Another issue is the battery drain, because running models on the device is a power-intensive task.

Session Management

Be wary, when you are running models on device, you need to manage sessions properly.

If you create a conversation session and do not dispose it properly, you might run into memory leaks and app crashes.

Or the network might have context from previous sessions, which you do not want.

Cactus

If you have multi-platform application, for example in Flutter/React Native/KMP, the easiest way to use LLMs is to use Cactus.

Cactus supports specific subset of models, because they optimize them for mobile devices.

They run their own specific format of models, which is able to use their own kernelt to do all the calculations.

All the inference is run on the CPU purely, so no GPU acceleration is used.

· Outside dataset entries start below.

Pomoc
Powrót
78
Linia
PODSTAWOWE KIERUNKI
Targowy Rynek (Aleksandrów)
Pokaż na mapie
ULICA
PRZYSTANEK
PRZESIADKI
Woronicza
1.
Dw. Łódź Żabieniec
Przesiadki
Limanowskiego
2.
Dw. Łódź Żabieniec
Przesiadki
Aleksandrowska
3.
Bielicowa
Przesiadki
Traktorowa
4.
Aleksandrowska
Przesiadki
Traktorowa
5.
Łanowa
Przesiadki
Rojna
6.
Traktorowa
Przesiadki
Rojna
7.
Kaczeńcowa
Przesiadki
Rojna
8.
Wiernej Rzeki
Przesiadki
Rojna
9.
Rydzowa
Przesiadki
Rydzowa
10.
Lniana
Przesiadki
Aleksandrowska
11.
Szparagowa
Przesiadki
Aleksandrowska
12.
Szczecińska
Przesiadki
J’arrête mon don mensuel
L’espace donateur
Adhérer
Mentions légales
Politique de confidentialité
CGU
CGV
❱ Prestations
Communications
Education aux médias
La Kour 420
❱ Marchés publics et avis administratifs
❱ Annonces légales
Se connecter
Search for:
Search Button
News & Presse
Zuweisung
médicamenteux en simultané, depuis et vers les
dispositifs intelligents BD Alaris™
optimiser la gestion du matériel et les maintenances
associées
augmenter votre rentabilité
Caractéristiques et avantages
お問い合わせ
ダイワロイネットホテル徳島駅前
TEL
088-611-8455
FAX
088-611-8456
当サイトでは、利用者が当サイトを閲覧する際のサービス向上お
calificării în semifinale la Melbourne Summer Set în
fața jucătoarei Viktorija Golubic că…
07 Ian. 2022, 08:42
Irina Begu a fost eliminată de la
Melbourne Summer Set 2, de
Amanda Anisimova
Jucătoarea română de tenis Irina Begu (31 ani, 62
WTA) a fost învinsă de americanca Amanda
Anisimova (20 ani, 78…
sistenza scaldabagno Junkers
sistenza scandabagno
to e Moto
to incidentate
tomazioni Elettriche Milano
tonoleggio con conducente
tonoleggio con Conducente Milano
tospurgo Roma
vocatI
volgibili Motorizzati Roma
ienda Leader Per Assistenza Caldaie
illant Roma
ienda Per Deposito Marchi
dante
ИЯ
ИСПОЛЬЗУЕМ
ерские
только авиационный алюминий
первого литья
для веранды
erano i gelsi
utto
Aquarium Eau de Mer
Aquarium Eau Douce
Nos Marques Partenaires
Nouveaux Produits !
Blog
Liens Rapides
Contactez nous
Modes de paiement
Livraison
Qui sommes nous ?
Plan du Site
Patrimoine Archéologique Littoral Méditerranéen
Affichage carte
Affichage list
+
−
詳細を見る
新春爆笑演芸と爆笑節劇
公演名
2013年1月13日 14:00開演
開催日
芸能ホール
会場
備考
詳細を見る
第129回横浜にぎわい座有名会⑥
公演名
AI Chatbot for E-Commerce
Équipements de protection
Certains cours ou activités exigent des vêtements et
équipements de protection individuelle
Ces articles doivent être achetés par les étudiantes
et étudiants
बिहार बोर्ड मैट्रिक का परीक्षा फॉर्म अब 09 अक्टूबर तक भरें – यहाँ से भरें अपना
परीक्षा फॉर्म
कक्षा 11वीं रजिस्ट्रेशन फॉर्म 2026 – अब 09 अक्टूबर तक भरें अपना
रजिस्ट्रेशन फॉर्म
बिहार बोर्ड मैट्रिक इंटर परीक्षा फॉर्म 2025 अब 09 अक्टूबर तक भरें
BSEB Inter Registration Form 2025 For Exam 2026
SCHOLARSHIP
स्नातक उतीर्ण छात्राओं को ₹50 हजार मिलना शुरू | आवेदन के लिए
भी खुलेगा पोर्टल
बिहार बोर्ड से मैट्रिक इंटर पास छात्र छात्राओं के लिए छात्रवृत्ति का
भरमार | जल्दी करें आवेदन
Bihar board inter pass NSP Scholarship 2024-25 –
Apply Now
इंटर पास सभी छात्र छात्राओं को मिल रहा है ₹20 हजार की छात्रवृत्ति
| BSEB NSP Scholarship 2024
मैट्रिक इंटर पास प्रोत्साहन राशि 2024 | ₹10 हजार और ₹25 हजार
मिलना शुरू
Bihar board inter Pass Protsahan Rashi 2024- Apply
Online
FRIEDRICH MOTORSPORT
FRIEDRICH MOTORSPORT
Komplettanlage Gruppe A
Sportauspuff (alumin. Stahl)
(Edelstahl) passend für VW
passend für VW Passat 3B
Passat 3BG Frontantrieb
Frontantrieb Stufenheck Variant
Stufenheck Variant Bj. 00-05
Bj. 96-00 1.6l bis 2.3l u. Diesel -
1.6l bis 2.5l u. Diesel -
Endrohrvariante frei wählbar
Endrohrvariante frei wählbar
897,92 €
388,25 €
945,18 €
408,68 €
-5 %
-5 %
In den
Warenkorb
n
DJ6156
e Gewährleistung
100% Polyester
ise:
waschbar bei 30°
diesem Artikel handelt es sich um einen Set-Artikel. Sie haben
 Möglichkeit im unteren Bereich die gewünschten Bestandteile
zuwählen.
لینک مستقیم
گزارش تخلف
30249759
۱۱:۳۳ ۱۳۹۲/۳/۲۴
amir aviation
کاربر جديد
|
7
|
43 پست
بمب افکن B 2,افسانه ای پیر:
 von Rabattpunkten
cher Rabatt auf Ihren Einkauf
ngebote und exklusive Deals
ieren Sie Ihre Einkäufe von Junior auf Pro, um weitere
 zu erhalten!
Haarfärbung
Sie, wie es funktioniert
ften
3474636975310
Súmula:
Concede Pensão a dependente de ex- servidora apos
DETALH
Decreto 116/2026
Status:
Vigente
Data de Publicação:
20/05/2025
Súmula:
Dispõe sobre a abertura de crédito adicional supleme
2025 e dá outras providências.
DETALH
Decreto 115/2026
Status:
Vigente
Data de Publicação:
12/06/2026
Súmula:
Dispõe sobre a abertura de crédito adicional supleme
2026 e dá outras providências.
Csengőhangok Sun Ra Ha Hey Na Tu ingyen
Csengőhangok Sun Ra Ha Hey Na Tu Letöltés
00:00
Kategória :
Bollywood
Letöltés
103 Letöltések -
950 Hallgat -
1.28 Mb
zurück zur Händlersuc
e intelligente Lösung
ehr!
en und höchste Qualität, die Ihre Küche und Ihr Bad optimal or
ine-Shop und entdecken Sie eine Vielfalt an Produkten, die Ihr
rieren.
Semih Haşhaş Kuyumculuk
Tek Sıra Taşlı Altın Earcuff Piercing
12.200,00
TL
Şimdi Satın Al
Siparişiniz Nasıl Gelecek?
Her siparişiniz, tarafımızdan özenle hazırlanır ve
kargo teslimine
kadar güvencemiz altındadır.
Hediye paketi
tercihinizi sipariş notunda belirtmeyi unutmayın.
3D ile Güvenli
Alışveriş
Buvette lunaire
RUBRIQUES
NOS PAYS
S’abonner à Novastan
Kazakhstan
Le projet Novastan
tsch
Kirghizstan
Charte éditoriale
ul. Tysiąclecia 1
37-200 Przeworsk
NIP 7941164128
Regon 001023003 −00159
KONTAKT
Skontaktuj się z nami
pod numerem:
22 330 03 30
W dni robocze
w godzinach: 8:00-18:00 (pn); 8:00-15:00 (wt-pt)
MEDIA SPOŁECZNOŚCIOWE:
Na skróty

Surprisingly, the performance can match GPU accelerated inference on some devices.

It is because they make optimized the calculation on CPU level and use nocopy techniques to speed up the inference.

The integration is quite straightforward, you just need to add their SDK to your project and load/download the model. With few lines of code you have running model in your app.

During the installation I have not encountered any issues. My recommendation is to run the model in separated isolate/thread, so it does not block the main UI thread.

Llama.cpp on Mobile

I have been trying to work with Llama.cpp models on mobile devices as well. It is possible to compile Llama.cpp for Android and iOS, but it requires some effort.

Unfortunately, I have not been able to get it working properly, but that is mostly up to me. After compiling the library for mobile devices, I have not managed to create bindings for the app.

Maybe if I have more time, I will try to get it working properly.

I managed to run Llama.cpp on my desktop computer and it works quite well for smaller models. This one is really on me from the most part, as I might have missed some steps during the compilation/binding process.

Good practices

If you plan to build an app with on-device models, keep a few best practices in mind.

Conclusion

Running LLMs on mobile devices is becoming more feasible with advancements in model optimization and mobile SDKs.

However, it still requires careful consideration of model selection, performance optimization, and user experience.

When you are not constrained to run models on a device, consider a hybrid approach, where smaller models run on the device for quick responses and larger models on the server for complex tasks.